Manufacturing Consensus

Noam Chomsky

We sat down with Noam Chomsky to talk about the march to the war in Iraq and its awful consequences.

(David Hume Kennerly via Bank of America / Getty Images)



Bhaskar Sunkara

It’s been twenty years since the start of the Iraq War. How has it impacted American culture?

Noam Chomsky

The Iraq War has been easily absorbed into the powerful doctrinal system, illustrating George Orwell’s observation eighty years ago that, in free societies, inconvenient facts can be suppressed without the use of force. After twenty years, one would be hard put to find a single sentence anywhere near the mainstream affirming the obvious: the US-UK invasion of Iraq was the worst crime of this century, the kind of crime for which Nazis were hanged at Nuremberg — or even a sentence affirming that it was a crime. It has been refashioned as a benign effort to rescue the Iraqi people from a terrible dictator and to bring them the gift of democracy, an effort that unfortunately failed.

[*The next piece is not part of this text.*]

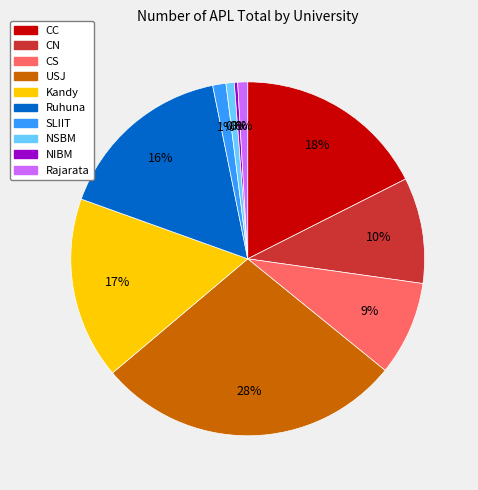

What is the change in value from CN to CS?

-7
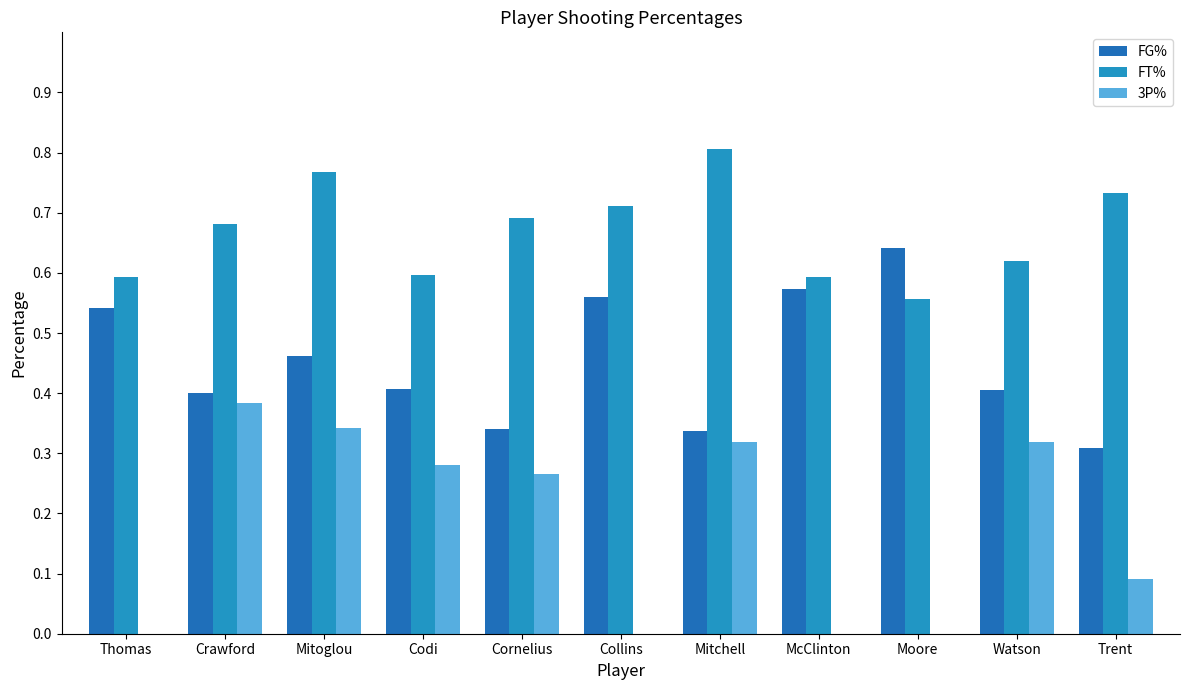

Between Moore and Watson, which series saw the biggest shift?

3P%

Omitted are a few of those easily suppressed inconvenient facts; for example, that the United States supported Saddam Hussein through his worst crimes, even the 1988 Halabja massacre. The love affair persisted into the first Bush administration, which sent a high-level senatorial delegation to convey the president’s good wishes to Saddam and inform him that he should disregard criticisms in the out-of-control US press. George H. W. Bush even invited Iraqi nuclear engineers to the United States for advanced training in weapons production. Another inconvenient fact is that this fairy tale was invented after the wrong answer was given to what had been called the “single question” — whether Iraq would abandon its nonexistent WMD (weapons of mass destruction) programs.